The researchers employed a one-dimensional regression task consisting of 5 Gaussian peaks. The data around each peak is presented to KAN and MLP sequentially, rather than all at once.
As shown in the figure below, KAN only reconstructs the area where data exists in the current stage, leaving the previous area unchanged.
MLP, on the other hand, reshapes entire areas when they see new data samples, leading to catastrophic forgetting.
Discover the knot theory, and the results surpass DeepMind
What does the birth of KAN mean for the future application of machine learning?
Knot theory is a discipline in low-dimensional topology, which reveals the topological problems of three-manifold and four-manifold, and has a wide range of applications in the fields of biology and topological quantum computing.
2021年,DeepMind团队曾首次用AI证明了纽结理论(knot theory)登上了Nature。
Address: https://www.nature.com/articles/s41586-021-04086-x
In this study, supervised learning and experts in the human domain led to a new theorem related to algebra and geometric junction invariants.
That is, gradient significance identified the key invariants of the supervision problem, which led the domain expert to formulate a conjecture that was subsequently refined and proven.
In this regard, the authors investigate whether KAN can achieve good interpretable results on the same issue and thus predict the signature of the kink.

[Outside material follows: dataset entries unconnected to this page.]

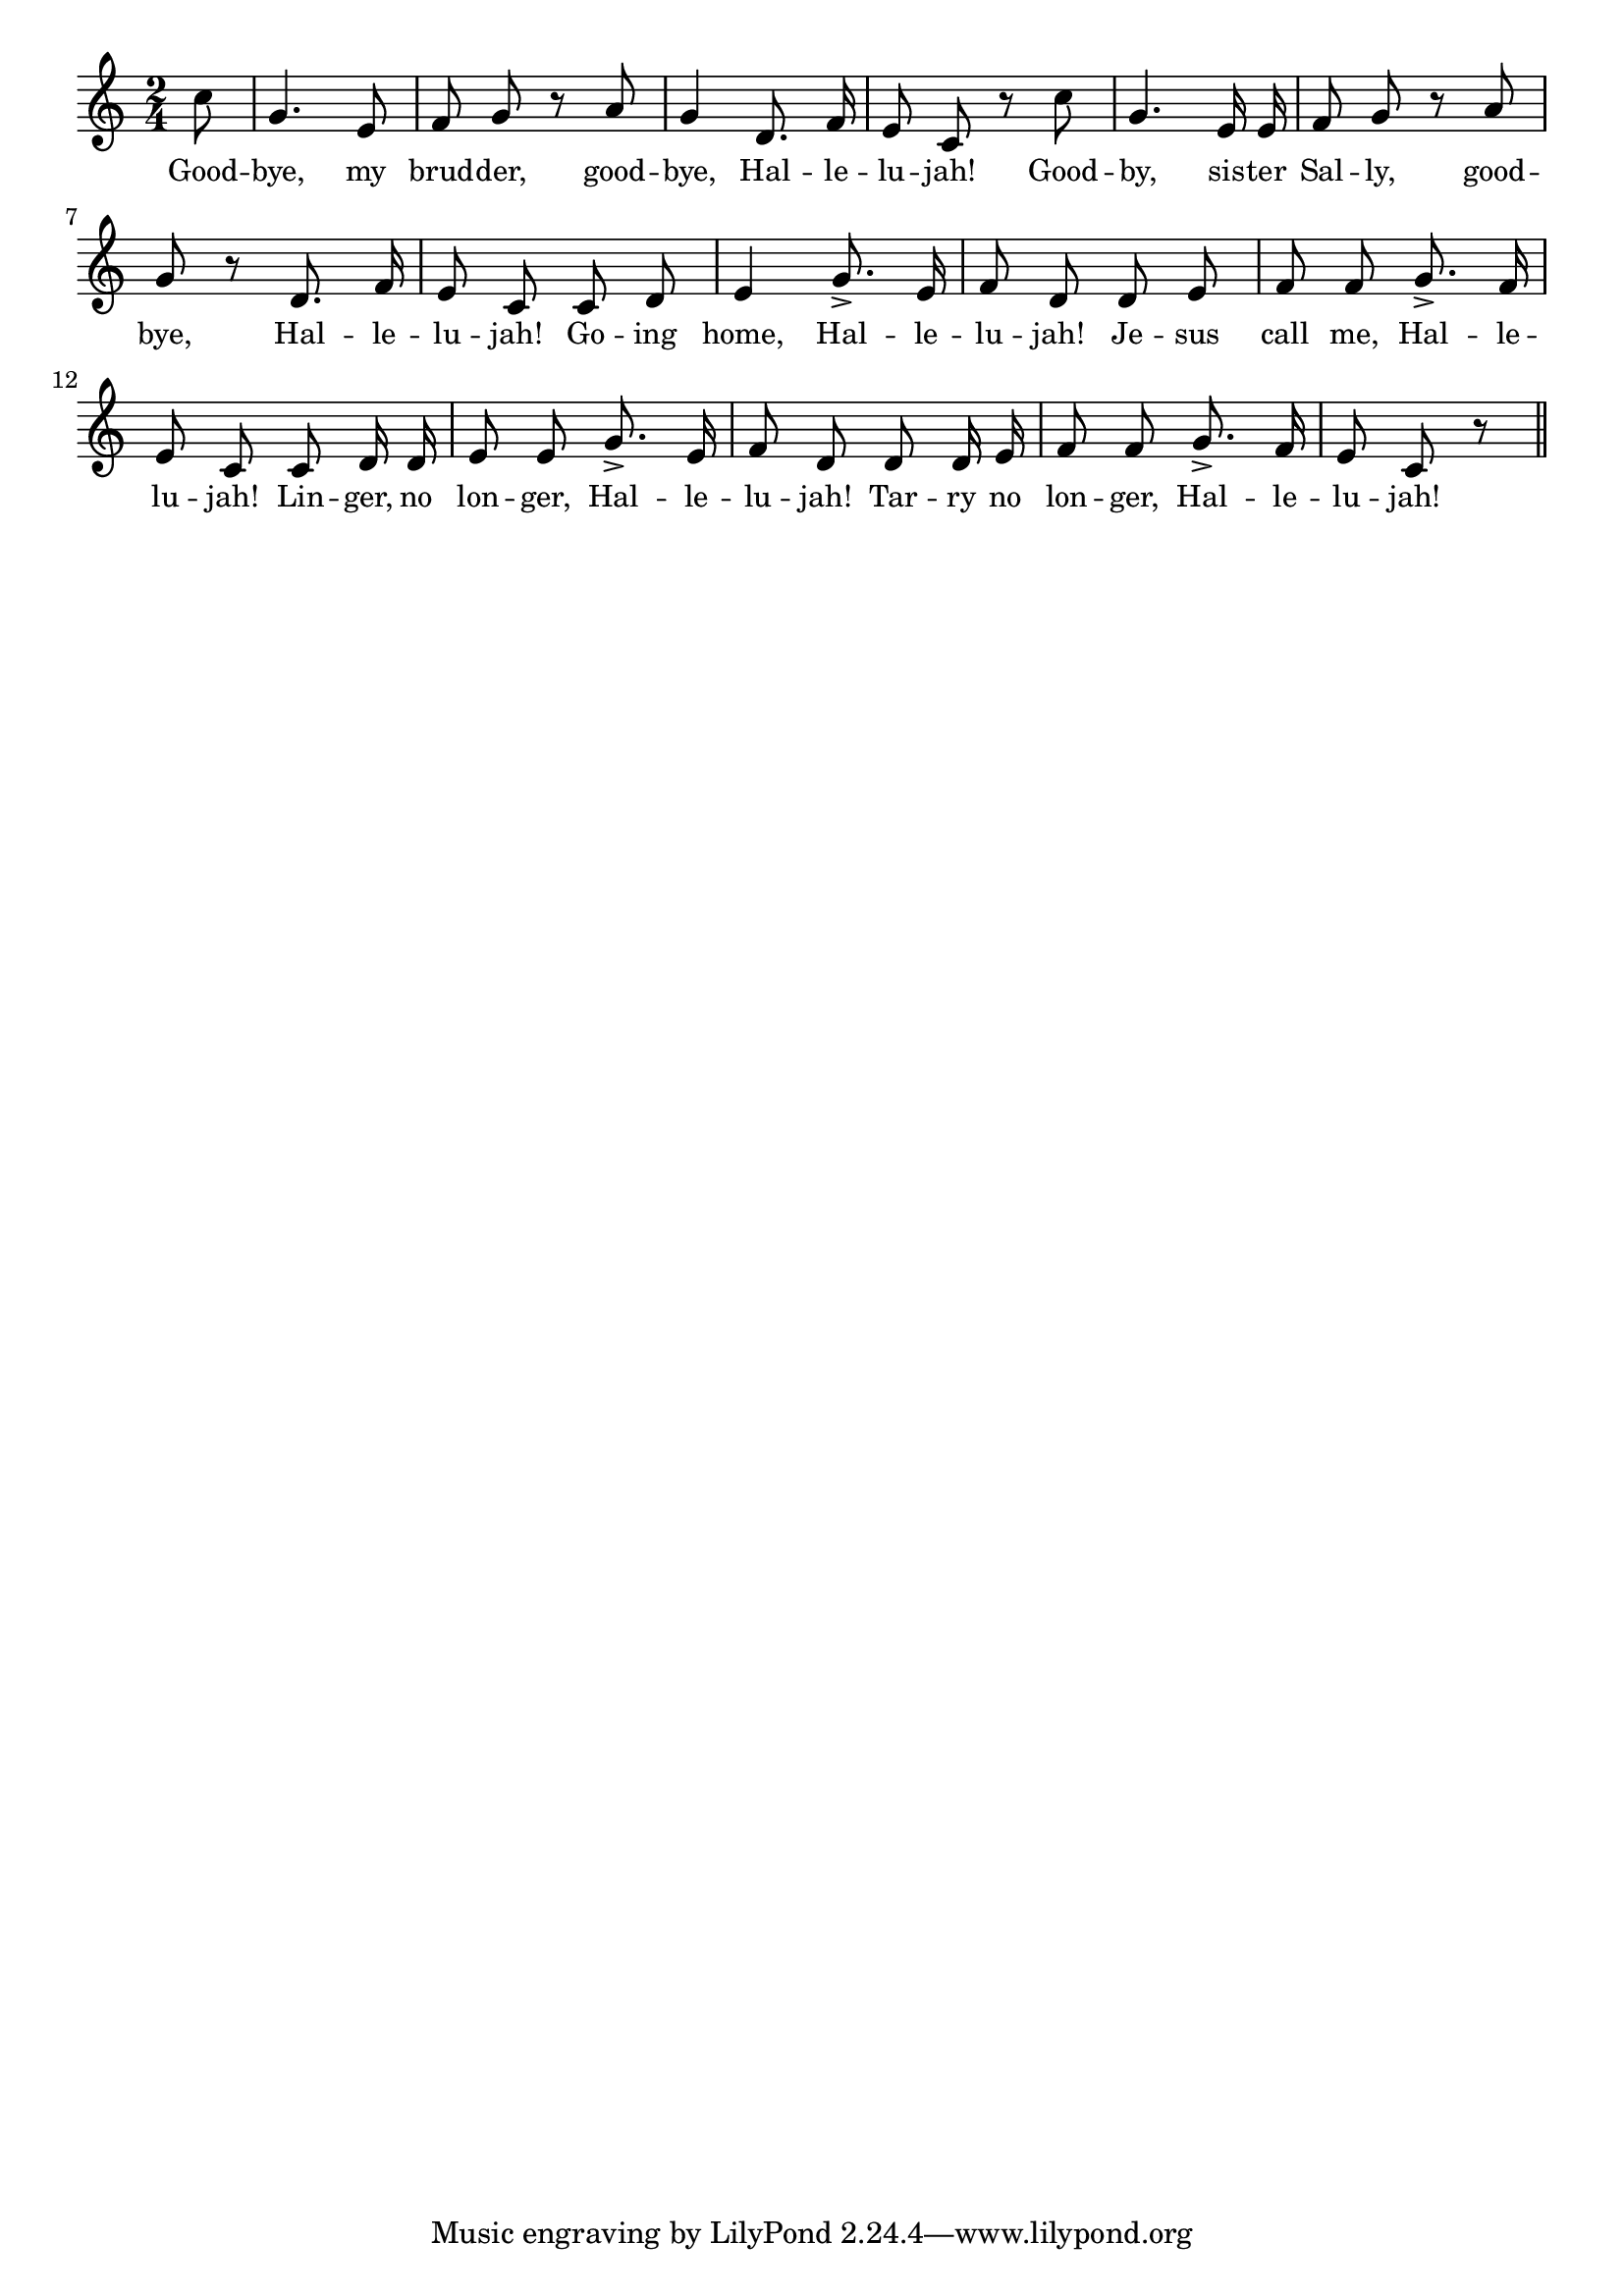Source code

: % 070.ly - Score sheet for "Good-bye"
% Copyright (C) 2007  Marcus Brinkmann <marcus@gnu.org>
%
% This score sheet is free software; you can redistribute it and/or
% modify it under the terms of the Creative Commons Legal Code
% Attribution-ShareALike as published by Creative Commons; either
% version 2.0 of the License, or (at your option) any later version.
%
% This score sheet is distributed in the hope that it will be useful,
% but WITHOUT ANY WARRANTY; without even the implied warranty of
% MERCHANTABILITY or FITNESS FOR A PARTICULAR PURPOSE.  See the
% Creative Commons Legal Code Attribution-ShareALike for more details.
%
% You should have received a copy of the Creative Commons Legal Code
% Attribution-ShareALike along with this score sheet; if not, write to
% Creative Commons, 543 Howard Street, 5th Floor,
% San Francisco, CA 94105-3013  United States

\version "2.21.0"

%\header
%{
%  title = "Good-bye"
%  composer = "trad."
%}

melody =
<<
     \context Voice
    {
	\set Staff.midiInstrument = "acoustic grand"
	\override Staff.VerticalAxisGroup.minimum-Y-extent = #'(0 . 0)
	
	\autoBeamOff

	\time 2/4
	\clef violin
	\key c \major
	{
	    \partial 8 c''8 | g'4. e'8 | f'8 g' r a' | g'4 d'8. f'16 |
	    e'8 c' r c'' | g'4. e'16 e' | f'8 g' r a' | g' r d'8. f'16 |
	    e'8 c' c' d' | e'4 g'8.-> e'16 | f'8 d' d' e' |
	    f'8 f' g'8.-> f'16 | e'8 c' c' d'16 d' | e'8 e' g'8.-> e'16 |
	    f'8 d' d' d'16 e' | f'8 f' g'8.-> f'16 | e'8 c' r \bar "||"
	}
    }
    \new Lyrics
    \lyricsto "" {
        \override LyricText.font-size = #0
        \override StanzaNumber.font-size = #-1

	Good -- bye, my brud -- der, good -- bye,
	Hal -- le -- lu -- jah!
	Good -- by, sis -- ter Sal -- ly, good -- bye,
	Hal -- le -- lu -- jah!
	Go -- ing home,
	Hal -- le -- lu -- jah!
	Je -- sus call me,
	Hal -- le -- lu -- jah!
	Lin -- ger, no lon -- ger,
	Hal -- le -- lu -- jah!
	Tar -- ry no lon -- ger,
	Hal -- le -- lu -- jah!
    }
>>


\score
{
  \new Staff { \melody }

  \layout { indent = 0.0 }
}

\score
{
  \new Staff { \unfoldRepeats \melody }

  
  \midi {
    \tempo 4 = 60
    }


}
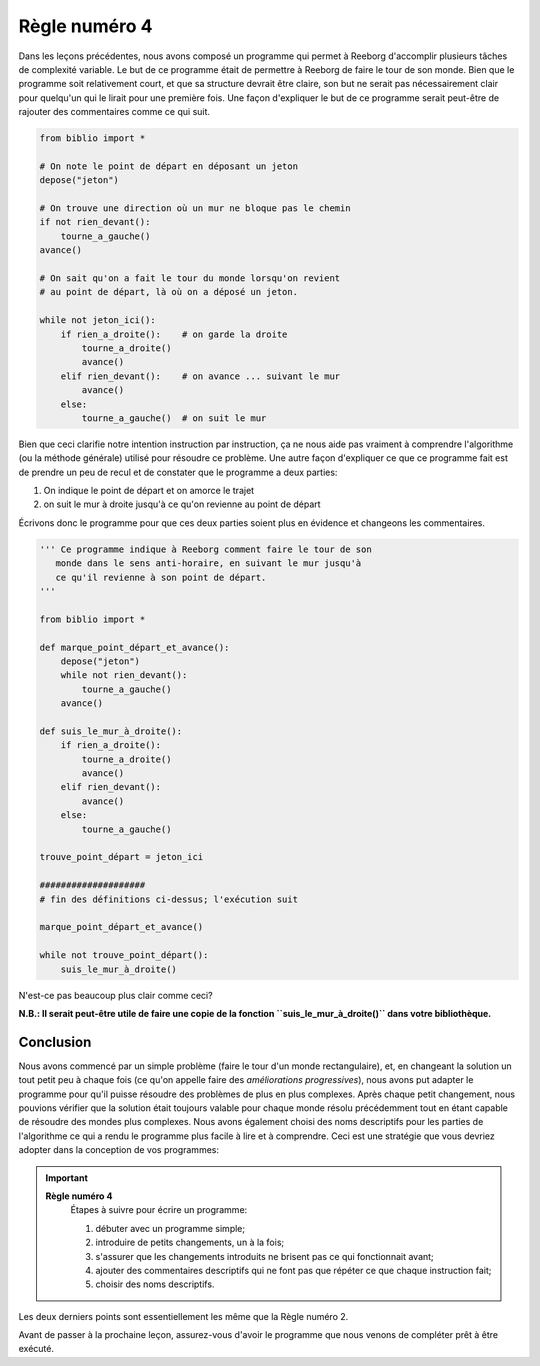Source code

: Règle numéro 4
==============

Dans les leçons précédentes, nous avons composé un programme qui permet
à Reeborg d'accomplir plusieurs tâches de complexité variable. Le but de
ce programme était de permettre à Reeborg de faire le tour de son monde.
Bien que le programme soit relativement court, et que sa structure
devrait être claire, son but ne serait pas nécessairement clair pour
quelqu'un qui le lirait pour une première fois. Une façon d'expliquer le
but de ce programme serait peut-être de rajouter des commentaires comme
ce qui suit.

.. code:: py3

    from biblio import *

    # On note le point de départ en déposant un jeton
    depose("jeton")

    # On trouve une direction où un mur ne bloque pas le chemin
    if not rien_devant():
        tourne_a_gauche()
    avance()

    # On sait qu'on a fait le tour du monde lorsqu'on revient
    # au point de départ, là où on a déposé un jeton.

    while not jeton_ici():
        if rien_a_droite():    # on garde la droite
            tourne_a_droite()
            avance()
        elif rien_devant():    # on avance ... suivant le mur
            avance()
        else:
            tourne_a_gauche()  # on suit le mur

Bien que ceci clarifie notre intention instruction par instruction, ça
ne nous aide pas vraiment à comprendre l'algorithme (ou la méthode
générale) utilisé pour résoudre ce problème. Une autre façon d'expliquer
ce que ce programme fait est de prendre un peu de recul et de constater
que le programme a deux parties:

#. On indique le point de départ et on amorce le trajet
#. on suit le mur à droite jusqu'à ce qu'on revienne au point de départ

Écrivons donc le programme pour que ces deux parties soient plus en
évidence et changeons les commentaires.

.. code:: py3

    ''' Ce programme indique à Reeborg comment faire le tour de son
       monde dans le sens anti-horaire, en suivant le mur jusqu'à
       ce qu'il revienne à son point de départ.
    '''

    from biblio import *

    def marque_point_départ_et_avance():
        depose("jeton")
        while not rien_devant():
            tourne_a_gauche()
        avance()

    def suis_le_mur_à_droite():
        if rien_a_droite():
            tourne_a_droite()
            avance()
        elif rien_devant():
            avance()
        else:
            tourne_a_gauche()

    trouve_point_départ = jeton_ici

    ####################
    # fin des définitions ci-dessus; l'exécution suit

    marque_point_départ_et_avance()

    while not trouve_point_départ():
        suis_le_mur_à_droite()


N'est-ce pas beaucoup plus clair comme ceci?

**N.B.: Il serait peut-être utile de faire une copie de la fonction
``suis_le_mur_à_droite()`` dans votre bibliothèque.**

Conclusion
----------

Nous avons commencé par un simple problème (faire le tour d'un monde
rectangulaire), et, en changeant la solution un tout petit peu à chaque
fois (ce qu'on appelle faire des *améliorations progressives*), nous
avons put adapter le programme pour qu'il puisse résoudre des problèmes
de plus en plus complexes. Après chaque petit changement, nous pouvions
vérifier que la solution était toujours valable pour chaque monde résolu
précédemment tout en étant capable de résoudre des mondes plus
complexes. Nous avons également choisi des noms descriptifs pour les
parties de l'algorithme ce qui a rendu le programme plus facile à lire
et à comprendre. Ceci est une stratégie que vous devriez adopter dans la
conception de vos programmes:

.. important::

    **Règle numéro 4**
        Étapes à suivre pour écrire un programme:

        #. débuter avec un programme simple;
        #. introduire de petits changements, un à la fois;
        #. s'assurer que les changements introduits ne brisent pas ce qui fonctionnait avant;
        #. ajouter des commentaires descriptifs qui ne font pas que répéter ce que chaque instruction fait;
        #. choisir des noms descriptifs.


Les deux derniers points sont essentiellement les même que la Règle
numéro 2.

Avant de passer à la prochaine leçon, assurez-vous d'avoir le programme
que nous venons de compléter prêt à être exécuté.
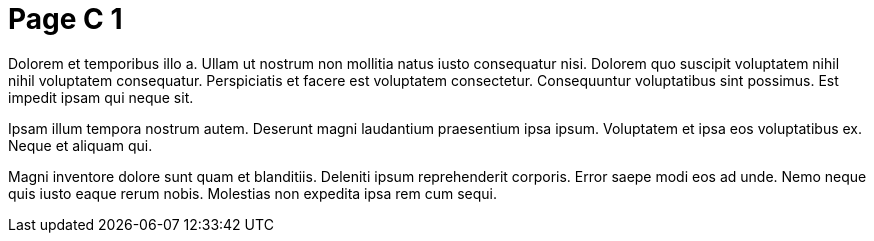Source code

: = Page C 1

Dolorem et temporibus illo a. Ullam ut nostrum non mollitia natus
iusto consequatur nisi. Dolorem quo suscipit voluptatem nihil
nihil voluptatem consequatur. Perspiciatis et facere est
voluptatem consectetur. Consequuntur voluptatibus sint possimus.
Est impedit ipsam qui neque sit.

Ipsam illum tempora nostrum autem. Deserunt magni laudantium
praesentium ipsa ipsum. Voluptatem et ipsa eos voluptatibus ex.
Neque et aliquam qui.

Magni inventore dolore sunt quam et blanditiis. Deleniti ipsum
reprehenderit corporis. Error saepe modi eos ad unde. Nemo neque
quis iusto eaque rerum nobis. Molestias non expedita ipsa rem cum
sequi.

In the DeepMind experiment, the main results of their research on the kink theory dataset were:
1 Discovery and signature using network attribution
It mainly depends on the middle distance
and longitudinal distance λ.
2 Experts in the human domain later discovered
There is a high correlation with slope
And derived
To investigate question (1), the authors consider the 17 kink invariants as inputs and signatures as outputs.
Similar to the setup in DeepMind, the signature (even) is encoded as a hot vector, and the network is trained on cross-entropy loss.
It was found that a very small KAN was able to achieve a test accuracy of 81.6%, while DeepMind's 4-layer width of 300MLP only achieved a test accuracy of 78%.
As shown in the table below, KAN (G = 3, k = 3) has about 200 parameters, while MLP has about 300,000 parameters.
It is worth noting that KAN is not only more accurate, but also more accurate. At the same time, it is more efficient than the parameters of MLP.
In terms of interpretability, the researchers scale the transparency of each activation based on its size, so it's immediately clear which input variables are important without feature attribution.
Then, KAN was trained on three important variables and a test accuracy of 78.2% was obtained.
As follows, with KAN, the authors rediscovered three mathematical relationships in the knot dataset.
Physical Anderson localization has been solved
And in physical applications, KAN also plays a huge value.
Anderson is a fundamental phenomenon in which disorder in a quantum system leads to the localization of the electron wave function, which stops all transmissions.
In both one- and two-dimensional, scale arguments show that all electron eigenstates are exponentially localized for any tiny random disorder.
In contrast, in three dimensions, a critical energy forms a phase boundary that separates the extended and localized states, which is known as the mobility edge.
Understanding these mobile edges is critical to explaining various fundamental phenomena such as metal-insulator transitions in solids, as well as the localized effects of light in photonic devices.
Through their research, the authors found that KANs make it very easy to extract mobile edges, both numerically and symbolically.
Clearly, KAN has become a scientist's right-hand man, an important collaborator.
All in all, thanks to the advantages of accuracy, parameter efficiency, and interpretability, KAN will be a useful model/tool for AI+Science.
In the future, the further application of KAN in the field of science remains to be explored.